Hito en la historia reciente del Madrid

  • Schuster consigue, en su primer año como técnico blanco, la segunda Liga consecutiva, algo que no sucedía hace 18 años

El técnico alemán Bernd Schuster conquistó su primer título como entrenador al lograr la Liga española para el Real Madrid y conseguirá un pequeño hito en la historia del club: permanecer otra temporada en la silla eléctrica que es el banquillo blanco. Schuster vivió al fin su día soñado en su décimo año como entrenador. El alemán levantó los brazos y se reivindicó ante una crítica con la que mantuvo relaciones poco cordiales durante toda la temporada. Pero ya se sabe que no hay nada como un triunfo para recuperar la sonrisa y dar abrazos.

El Real Madrid venció a Osasuna en el Reyno de Navarra y conquistó su trigesimoprimer título de la Liga y su segundo consecutivo por primera vez en 18 años. Celebró la victoria con tres jornadas de adelanto, la prueba irrefutable de que ha sido el gran dominador del torneo, por más que surgieran dudas en febrero y marzo.

Schuster haría bien en celebrar la victoria, pues se convertirá en el primer entrenador blanco en terminar una temporada y comenzar una nueva desde 2002, con Vicente del Bosque. Porque no parece haber un puesto de trabajo tan efímero como el de entrenador del Real Madrid.

Como muestra de la inestabilidad del banquillo aparece el recuerdo de la pasada temporada, cuando a Ramón Calderón, el presidente del Real Madrid, no le tembló el pulso para despedir a Fabio Capello pocos días después de ganar la Liga. Calderón utilizó entonces como argumento la palabra "excelencia", es decir, la búsqueda de un juego atractivo para los aficionados blancos. Y por eso fichó a Schuster, con el deseo de que el alemán devolviera al estadio Santiago Bernabéu un estilo atractivo para el exigente espectador del Real Madrid.

Sin embargo, el juego del equipo merengue no ha impresionado por su belleza, por más que las estadísticas le avalen: es el equipo con más goles anotados (73) y con menos encajados (31). Pero el estilo no enamoró.

Schuster parece tener una justificación: "Para consolidar un proyecto se necesitan cuatro años", manifestó hace pocos días.

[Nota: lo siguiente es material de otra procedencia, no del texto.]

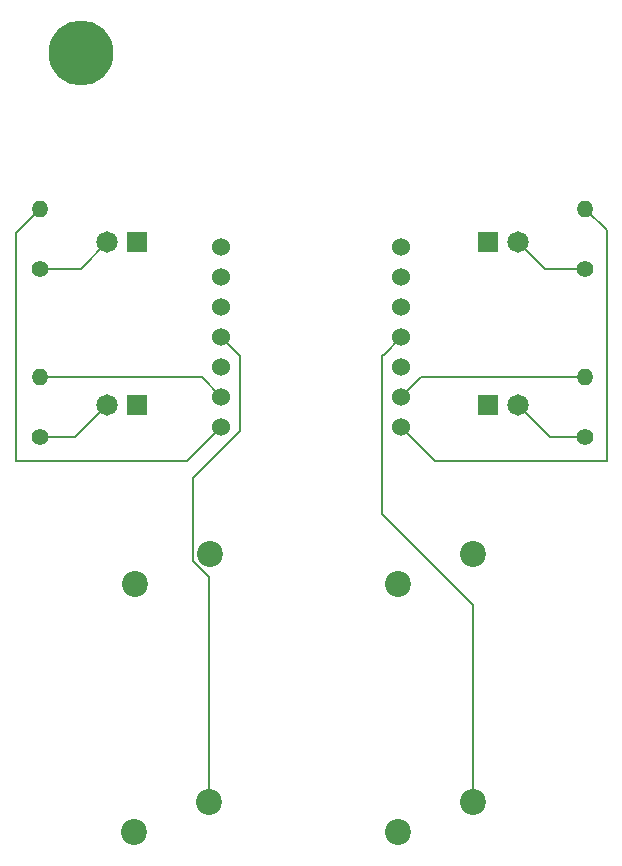
<source format=gbr>
%TF.GenerationSoftware,KiCad,Pcbnew,8.0.9-1.fc40*%
%TF.CreationDate,2025-07-05T11:51:32+08:00*%
%TF.ProjectId,pcb,7063622e-6b69-4636-9164-5f7063625858,rev?*%
%TF.SameCoordinates,Original*%
%TF.FileFunction,Copper,L2,Bot*%
%TF.FilePolarity,Positive*%
%FSLAX46Y46*%
G04 Gerber Fmt 4.6, Leading zero omitted, Abs format (unit mm)*
G04 Created by KiCad (PCBNEW 8.0.9-1.fc40) date 2025-07-05 11:51:32*
%MOMM*%
%LPD*%
G01*
G04 APERTURE LIST*
%TA.AperFunction,ComponentPad*%
%ADD10C,2.200000*%
%TD*%
%TA.AperFunction,ComponentPad*%
%ADD11R,1.815000X1.815000*%
%TD*%
%TA.AperFunction,ComponentPad*%
%ADD12C,1.815000*%
%TD*%
%TA.AperFunction,ComponentPad*%
%ADD13O,1.400000X1.400000*%
%TD*%
%TA.AperFunction,ComponentPad*%
%ADD14C,1.400000*%
%TD*%
%TA.AperFunction,ComponentPad*%
%ADD15C,1.524000*%
%TD*%
%TA.AperFunction,ViaPad*%
%ADD16C,5.500000*%
%TD*%
%TA.AperFunction,Conductor*%
%ADD17C,0.200000*%
%TD*%
G04 APERTURE END LIST*
D10*
%TO.P,SW3,2,2*%
%TO.N,GND*%
X237490000Y-103460000D03*
%TO.P,SW3,1,1*%
%TO.N,button3*%
X243840000Y-100920000D03*
%TD*%
D11*
%TO.P,D4,C*%
%TO.N,GND*%
X267460000Y-67250000D03*
D12*
%TO.P,D4,A*%
%TO.N,Net-(D4-PadA)*%
X270000000Y-67250000D03*
%TD*%
%TO.P,D2,A*%
%TO.N,Net-(D2-PadA)*%
X270000000Y-53500000D03*
D11*
%TO.P,D2,C*%
%TO.N,GND*%
X267460000Y-53500000D03*
%TD*%
D13*
%TO.P,R2,2*%
%TO.N,LED2*%
X275710000Y-50670000D03*
D14*
%TO.P,R2,1*%
%TO.N,Net-(D2-PadA)*%
X275710000Y-55750000D03*
%TD*%
D12*
%TO.P,D3,A*%
%TO.N,Net-(D3-PadA)*%
X235230000Y-67250000D03*
D11*
%TO.P,D3,C*%
%TO.N,GND*%
X237770000Y-67250000D03*
%TD*%
D10*
%TO.P,SW4,1,1*%
%TO.N,button4*%
X266190000Y-100920000D03*
%TO.P,SW4,2,2*%
%TO.N,GND*%
X259840000Y-103460000D03*
%TD*%
D13*
%TO.P,R1,2*%
%TO.N,LED1*%
X229520000Y-50670000D03*
D14*
%TO.P,R1,1*%
%TO.N,Net-(D1-PadA)*%
X229520000Y-55750000D03*
%TD*%
D12*
%TO.P,D1,A*%
%TO.N,Net-(D1-PadA)*%
X235230000Y-53500000D03*
D11*
%TO.P,D1,C*%
%TO.N,GND*%
X237770000Y-53500000D03*
%TD*%
D13*
%TO.P,R3,2*%
%TO.N,LED3*%
X229520000Y-64920000D03*
D14*
%TO.P,R3,1*%
%TO.N,Net-(D3-PadA)*%
X229520000Y-70000000D03*
%TD*%
%TO.P,R4,1*%
%TO.N,Net-(D4-PadA)*%
X275710000Y-70000000D03*
D13*
%TO.P,R4,2*%
%TO.N,LED4*%
X275710000Y-64920000D03*
%TD*%
D10*
%TO.P,SW1,1,1*%
%TO.N,button1*%
X243920000Y-79920000D03*
%TO.P,SW1,2,2*%
%TO.N,GND*%
X237570000Y-82460000D03*
%TD*%
%TO.P,SW2,2,2*%
%TO.N,GND*%
X259840000Y-82460000D03*
%TO.P,SW2,1,1*%
%TO.N,button2*%
X266190000Y-79920000D03*
%TD*%
D15*
%TO.P,U1,14,VBUS*%
%TO.N,unconnected-(U1-VBUS-Pad14)*%
X260120000Y-53880000D03*
%TO.P,U1,13,GND*%
%TO.N,GND*%
X260120000Y-56420000D03*
%TO.P,U1,12,3V3*%
%TO.N,unconnected-(U1-3V3-Pad12)*%
X260120000Y-58960000D03*
%TO.P,U1,11,GPIO3/MOSI*%
%TO.N,button4*%
X260120000Y-61500000D03*
%TO.P,U1,10,GPIO4/MISO*%
%TO.N,button2*%
X260120000Y-64040000D03*
%TO.P,U1,9,GPIO2/SCK*%
%TO.N,LED4*%
X260120000Y-66580000D03*
%TO.P,U1,8,GPIO1/RX*%
%TO.N,LED2*%
X260120000Y-69120000D03*
%TO.P,U1,7,GPIO0/TX*%
%TO.N,LED1*%
X244880000Y-69120000D03*
%TO.P,U1,6,GPIO7/SCL*%
%TO.N,LED3*%
X244880000Y-66580000D03*
%TO.P,U1,5,GPIO6/SDA*%
%TO.N,button1*%
X244880000Y-64040000D03*
%TO.P,U1,4,GPIO29/ADC3/A3*%
%TO.N,button3*%
X244880000Y-61500000D03*
%TO.P,U1,3,GPIO28/ADC2/A2*%
%TO.N,unconnected-(U1-GPIO28{slash}ADC2{slash}A2-Pad3)*%
X244880000Y-58960000D03*
%TO.P,U1,2,GPIO27/ADC1/A1*%
%TO.N,unconnected-(U1-GPIO27{slash}ADC1{slash}A1-Pad2)*%
X244880000Y-56420000D03*
%TO.P,U1,1,GPIO26/ADC0/A0*%
%TO.N,unconnected-(U1-GPIO26{slash}ADC0{slash}A0-Pad1)*%
X244880000Y-53880000D03*
%TD*%
D16*
%TO.N,*%
X233000000Y-37500000D03*
%TD*%
D17*
%TO.N,LED2*%
X275710000Y-50670000D02*
X277500000Y-52460000D01*
X277500000Y-72000000D02*
X263000000Y-72000000D01*
X277500000Y-52460000D02*
X277500000Y-72000000D01*
%TO.N,button3*%
X243840000Y-100920000D02*
X243840000Y-81819899D01*
X246500000Y-63120000D02*
X244880000Y-61500000D01*
X243840000Y-81819899D02*
X242520000Y-80499899D01*
X242520000Y-73480000D02*
X246500000Y-69500000D01*
X242520000Y-80499899D02*
X242520000Y-73480000D01*
X246500000Y-69500000D02*
X246500000Y-63120000D01*
%TO.N,button4*%
X258500000Y-63000000D02*
X258500000Y-76526598D01*
X258500000Y-63000000D02*
X258620000Y-63000000D01*
X258620000Y-63000000D02*
X260120000Y-61500000D01*
X258500000Y-76526598D02*
X266190000Y-84216598D01*
X266190000Y-84216598D02*
X266190000Y-100920000D01*
%TO.N,LED1*%
X227500000Y-52690000D02*
X227500000Y-72000000D01*
X229520000Y-50670000D02*
X227500000Y-52690000D01*
X227500000Y-72000000D02*
X242000000Y-72000000D01*
X242000000Y-72000000D02*
X244880000Y-69120000D01*
%TO.N,LED3*%
X229520000Y-64920000D02*
X243220000Y-64920000D01*
X243220000Y-64920000D02*
X244880000Y-66580000D01*
%TO.N,LED4*%
X275710000Y-64920000D02*
X261780000Y-64920000D01*
X261780000Y-64920000D02*
X260120000Y-66580000D01*
%TO.N,Net-(D1-PadA)*%
X229520000Y-55750000D02*
X232980000Y-55750000D01*
X232980000Y-55750000D02*
X235230000Y-53500000D01*
%TO.N,Net-(D3-PadA)*%
X229520000Y-70000000D02*
X232480000Y-70000000D01*
X232480000Y-70000000D02*
X235230000Y-67250000D01*
%TO.N,Net-(D2-PadA)*%
X275710000Y-55750000D02*
X272250000Y-55750000D01*
X272250000Y-55750000D02*
X270000000Y-53500000D01*
%TO.N,Net-(D4-PadA)*%
X275710000Y-70000000D02*
X272750000Y-70000000D01*
X272750000Y-70000000D02*
X270000000Y-67250000D01*
%TO.N,LED2*%
X263000000Y-72000000D02*
X260120000Y-69120000D01*
%TD*%
M02*

</source>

El alemán quiere participar ahora en los fichajes para la próxima temporada, aunque está por ver que el club le otorgue plenos poderes en este sentido. Porque la sombra de Pedja Mijatovic, el director deportivo, todavía es más alargada que la del entrenador a la hora de tomar decisiones en la configuración de la plantilla.

Pero, al menos, Schuster tiene el apoyo de Calderón, que es lo importante en el club. El presidente confía en el alemán, por más que haya conseguido algo parecido a lo de Capello: título de Liga, fracaso en la Liga de Campeones y un juego que ofreció motivos para el debate más encendido.

Sin embargo, este Real Madrid ya parece cansado de los proyectos efímeros, de los despidos fulminantes, de gastarse mucho dinero en cambiar entrenadores. Le viene bien a Schuster, que aprobó en su primer año como técnico de élite y ahora tiene el desafío de responder a las enormes exigencias de un segundo año. Aunque con el crédito que da tener un título en el bolsillo.